週末は科学を楽しみ、語り合おう サイエンスアゴラ2023実地開催
科学技術と社会をつなぐ国内最大級のイベント「サイエンスアゴラ2023」が18、19の両日、東京都江東区青海(あおみ)のテレコムセンタービルで実地開催される。主催は科学技術振興機構(JST)。先月26~28日のオンライン開催に続くもので、17日夜には「前夜祭」として、注目点をオンラインで紹介する。
サイエンスアゴラは、未来社会のあり方を市民や科学者、政策立案者らが共に考え、知を紡ぐイベントとして2006年から開催している。今年も対話を重視し、未来の科学技術を身近に感じる企画を幅広く公募し、オンラインを含め約150企画が決まった。年代を問わず楽しめるものを目指し、分野は自然科学のみならず人文・社会科学にもまたがる。 実地開催では、人々のさまざまな活動と科学技術の関係を深掘りするセッション、ゲームを通じて科学技術への興味を深めるワークショップ、学びにつながる体験ブースなど、多彩な企画が盛り込まれる。一部の実費負担を除き参加は無料。
例年、青海で開催してきたが、新型コロナウイルス感染症(COVID-19)の拡大を受け2020、21年はオンライン形式とした。昨年は一部の実地開催が復活。今年も企画に応じ、オンラインと実地を使い分けての開催としている。実地企画では対話する体験を重視するため、一部を除き配信はしないという。オンラインで実施済みの22企画の大半は、サイエンスアゴラ2023の特設サイトで再生できる。
今年は、来場者がより楽しんで回遊できるよう、興味や関心の切り口に応じて企画を価値づけ、分類する「キュレーション」をし、会場内の配置などに生かす。科学コミュニケーション分野で活躍する元日本テレビアナウンサーで同志社大学助教の桝太一氏ら、有識者10人で構成する「サイエンスアゴラ2023推進委員会」(委員長=塩崎正晴JST理事)がキュレーションを進め、注目企画も選出した。
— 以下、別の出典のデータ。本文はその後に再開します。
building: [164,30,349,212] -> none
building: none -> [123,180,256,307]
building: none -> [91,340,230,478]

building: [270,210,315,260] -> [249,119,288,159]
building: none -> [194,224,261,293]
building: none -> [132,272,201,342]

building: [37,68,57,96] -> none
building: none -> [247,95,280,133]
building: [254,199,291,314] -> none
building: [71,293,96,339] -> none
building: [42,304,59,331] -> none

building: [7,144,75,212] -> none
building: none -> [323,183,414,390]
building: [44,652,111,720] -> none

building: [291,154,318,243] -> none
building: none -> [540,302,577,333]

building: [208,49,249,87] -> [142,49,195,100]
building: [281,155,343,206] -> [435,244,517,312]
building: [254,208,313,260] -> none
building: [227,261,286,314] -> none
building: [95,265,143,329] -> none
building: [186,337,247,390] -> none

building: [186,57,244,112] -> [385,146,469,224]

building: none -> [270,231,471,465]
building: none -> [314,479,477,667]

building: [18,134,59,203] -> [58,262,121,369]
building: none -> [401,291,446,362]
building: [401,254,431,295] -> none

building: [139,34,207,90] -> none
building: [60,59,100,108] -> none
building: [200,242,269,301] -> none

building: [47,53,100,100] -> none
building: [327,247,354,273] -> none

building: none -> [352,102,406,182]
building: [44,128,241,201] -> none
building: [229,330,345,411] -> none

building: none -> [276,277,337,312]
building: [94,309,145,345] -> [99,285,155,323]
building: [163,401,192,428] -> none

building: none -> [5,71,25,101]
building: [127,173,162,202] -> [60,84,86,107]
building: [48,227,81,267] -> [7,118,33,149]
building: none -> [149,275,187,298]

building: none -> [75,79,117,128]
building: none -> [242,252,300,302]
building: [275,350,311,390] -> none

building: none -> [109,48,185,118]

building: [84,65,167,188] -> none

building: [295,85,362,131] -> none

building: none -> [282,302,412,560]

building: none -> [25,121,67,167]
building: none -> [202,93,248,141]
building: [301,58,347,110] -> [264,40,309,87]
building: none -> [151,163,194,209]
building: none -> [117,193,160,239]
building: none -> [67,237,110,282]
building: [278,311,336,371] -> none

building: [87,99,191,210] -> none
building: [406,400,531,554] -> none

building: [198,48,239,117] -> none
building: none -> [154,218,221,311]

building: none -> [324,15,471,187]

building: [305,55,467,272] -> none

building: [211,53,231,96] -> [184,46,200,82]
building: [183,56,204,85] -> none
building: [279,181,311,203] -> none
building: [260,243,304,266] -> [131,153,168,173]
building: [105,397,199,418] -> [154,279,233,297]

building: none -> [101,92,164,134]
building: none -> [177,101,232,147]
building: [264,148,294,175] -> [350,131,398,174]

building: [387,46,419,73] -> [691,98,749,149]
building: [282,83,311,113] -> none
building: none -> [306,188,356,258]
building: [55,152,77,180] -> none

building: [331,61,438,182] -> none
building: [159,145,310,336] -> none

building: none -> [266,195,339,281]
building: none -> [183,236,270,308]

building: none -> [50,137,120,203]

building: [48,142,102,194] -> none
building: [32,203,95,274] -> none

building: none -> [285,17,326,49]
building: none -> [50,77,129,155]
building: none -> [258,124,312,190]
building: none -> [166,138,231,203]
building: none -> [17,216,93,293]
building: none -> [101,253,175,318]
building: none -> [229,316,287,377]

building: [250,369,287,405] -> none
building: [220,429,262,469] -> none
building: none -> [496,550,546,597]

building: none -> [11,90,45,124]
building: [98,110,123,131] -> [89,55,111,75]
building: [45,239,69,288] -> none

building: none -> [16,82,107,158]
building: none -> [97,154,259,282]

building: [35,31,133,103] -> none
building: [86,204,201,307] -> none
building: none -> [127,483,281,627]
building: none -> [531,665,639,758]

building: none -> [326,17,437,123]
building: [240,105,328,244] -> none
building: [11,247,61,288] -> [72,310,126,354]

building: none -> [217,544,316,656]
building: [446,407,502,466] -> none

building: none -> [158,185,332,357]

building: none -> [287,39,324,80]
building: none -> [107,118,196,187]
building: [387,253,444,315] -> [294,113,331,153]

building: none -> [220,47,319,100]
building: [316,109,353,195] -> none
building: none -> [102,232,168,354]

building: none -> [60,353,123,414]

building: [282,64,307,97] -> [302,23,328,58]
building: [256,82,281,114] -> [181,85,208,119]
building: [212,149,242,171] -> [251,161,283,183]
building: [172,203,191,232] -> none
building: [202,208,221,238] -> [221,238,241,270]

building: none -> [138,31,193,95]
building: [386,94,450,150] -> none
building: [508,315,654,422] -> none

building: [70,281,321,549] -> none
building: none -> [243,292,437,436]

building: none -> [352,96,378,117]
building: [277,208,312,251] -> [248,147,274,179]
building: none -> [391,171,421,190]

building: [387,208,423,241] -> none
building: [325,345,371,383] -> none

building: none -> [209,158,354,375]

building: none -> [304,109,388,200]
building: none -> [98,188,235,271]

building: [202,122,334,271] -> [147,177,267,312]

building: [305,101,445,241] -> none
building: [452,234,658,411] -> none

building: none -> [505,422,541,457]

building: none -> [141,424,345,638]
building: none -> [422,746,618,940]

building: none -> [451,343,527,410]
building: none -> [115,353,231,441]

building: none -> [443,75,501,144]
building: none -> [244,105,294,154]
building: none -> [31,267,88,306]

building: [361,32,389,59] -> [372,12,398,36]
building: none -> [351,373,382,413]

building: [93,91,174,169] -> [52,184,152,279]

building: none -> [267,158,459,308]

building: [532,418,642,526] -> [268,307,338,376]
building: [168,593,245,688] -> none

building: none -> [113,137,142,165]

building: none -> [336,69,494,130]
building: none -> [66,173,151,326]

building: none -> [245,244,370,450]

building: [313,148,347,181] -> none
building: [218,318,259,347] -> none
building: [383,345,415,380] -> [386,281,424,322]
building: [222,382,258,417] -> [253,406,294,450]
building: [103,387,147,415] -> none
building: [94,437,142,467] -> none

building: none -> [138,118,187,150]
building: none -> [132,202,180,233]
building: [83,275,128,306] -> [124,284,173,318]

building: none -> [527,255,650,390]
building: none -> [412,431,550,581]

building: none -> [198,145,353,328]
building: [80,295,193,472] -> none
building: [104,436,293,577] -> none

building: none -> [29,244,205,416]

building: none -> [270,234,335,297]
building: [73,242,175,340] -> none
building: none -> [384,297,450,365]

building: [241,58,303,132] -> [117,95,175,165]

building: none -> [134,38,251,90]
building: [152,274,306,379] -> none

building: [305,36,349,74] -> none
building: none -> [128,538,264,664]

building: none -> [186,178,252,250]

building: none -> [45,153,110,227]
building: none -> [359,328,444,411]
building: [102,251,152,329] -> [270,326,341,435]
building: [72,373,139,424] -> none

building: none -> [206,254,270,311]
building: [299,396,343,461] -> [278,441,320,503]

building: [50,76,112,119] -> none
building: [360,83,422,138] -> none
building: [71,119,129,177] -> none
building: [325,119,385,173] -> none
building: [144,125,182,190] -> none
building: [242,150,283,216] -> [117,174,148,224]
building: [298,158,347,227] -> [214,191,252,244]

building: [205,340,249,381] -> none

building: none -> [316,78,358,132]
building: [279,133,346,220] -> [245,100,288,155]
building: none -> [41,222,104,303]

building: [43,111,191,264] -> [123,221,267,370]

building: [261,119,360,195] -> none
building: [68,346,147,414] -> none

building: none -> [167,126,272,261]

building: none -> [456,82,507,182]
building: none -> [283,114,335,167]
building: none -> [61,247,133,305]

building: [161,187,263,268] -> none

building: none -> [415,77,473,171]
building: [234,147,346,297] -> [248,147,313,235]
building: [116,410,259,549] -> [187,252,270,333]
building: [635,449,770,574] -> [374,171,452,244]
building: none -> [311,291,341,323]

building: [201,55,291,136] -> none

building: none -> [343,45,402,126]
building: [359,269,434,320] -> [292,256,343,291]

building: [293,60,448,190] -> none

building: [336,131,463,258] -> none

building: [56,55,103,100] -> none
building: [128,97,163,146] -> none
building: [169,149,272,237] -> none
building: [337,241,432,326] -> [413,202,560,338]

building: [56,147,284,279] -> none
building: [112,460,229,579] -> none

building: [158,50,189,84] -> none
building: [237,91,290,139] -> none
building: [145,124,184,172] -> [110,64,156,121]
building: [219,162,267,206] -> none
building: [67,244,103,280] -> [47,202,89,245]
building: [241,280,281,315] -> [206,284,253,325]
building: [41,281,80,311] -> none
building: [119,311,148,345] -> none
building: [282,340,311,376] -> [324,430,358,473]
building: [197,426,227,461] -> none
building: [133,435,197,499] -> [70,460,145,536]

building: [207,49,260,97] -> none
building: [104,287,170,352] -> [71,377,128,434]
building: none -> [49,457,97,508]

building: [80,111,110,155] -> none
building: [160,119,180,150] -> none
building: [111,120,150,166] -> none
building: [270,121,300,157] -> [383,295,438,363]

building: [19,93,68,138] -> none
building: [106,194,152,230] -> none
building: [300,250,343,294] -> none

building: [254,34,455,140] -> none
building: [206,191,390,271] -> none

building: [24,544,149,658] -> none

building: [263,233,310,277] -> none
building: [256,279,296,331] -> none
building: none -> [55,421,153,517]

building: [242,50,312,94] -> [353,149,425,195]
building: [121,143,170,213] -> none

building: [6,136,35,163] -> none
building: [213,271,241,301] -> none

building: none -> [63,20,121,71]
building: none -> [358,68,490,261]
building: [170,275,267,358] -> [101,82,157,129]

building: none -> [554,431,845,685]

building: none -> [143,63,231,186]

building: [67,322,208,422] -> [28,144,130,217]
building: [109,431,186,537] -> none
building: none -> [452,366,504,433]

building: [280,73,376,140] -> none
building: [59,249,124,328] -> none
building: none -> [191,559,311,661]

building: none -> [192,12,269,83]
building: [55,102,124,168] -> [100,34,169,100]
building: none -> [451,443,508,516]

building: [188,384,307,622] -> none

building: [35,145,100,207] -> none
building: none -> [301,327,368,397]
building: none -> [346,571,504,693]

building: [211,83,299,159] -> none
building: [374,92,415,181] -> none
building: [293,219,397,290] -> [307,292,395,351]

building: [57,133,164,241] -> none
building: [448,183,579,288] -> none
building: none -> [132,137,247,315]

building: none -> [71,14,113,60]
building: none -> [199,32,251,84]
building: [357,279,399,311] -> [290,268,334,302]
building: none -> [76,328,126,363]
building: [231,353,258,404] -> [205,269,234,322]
推進委員会はキュレーションにあたり、小中学生が関心事を具体的な学びへとつなげるための書籍「世界が広がる学問図鑑」=宮野公樹京都大学准教授監修、Gakken(学研)発行=を基礎とした。これにより来場者は自然、社会、スポーツや芸術、レジャーやエンターテインメント、社会課題の5つの「気になる」トピックを手がかりに、興味や関心を深められるという。 会場で特別な体験ができる企画を、事前登録制で予定(一部は既に満席)。子供の興味を引き出す教育に関する企画、超小型月面車や小型ドローンの操縦体験、ゲノム(全遺伝情報)編集魚の試食などが含まれる。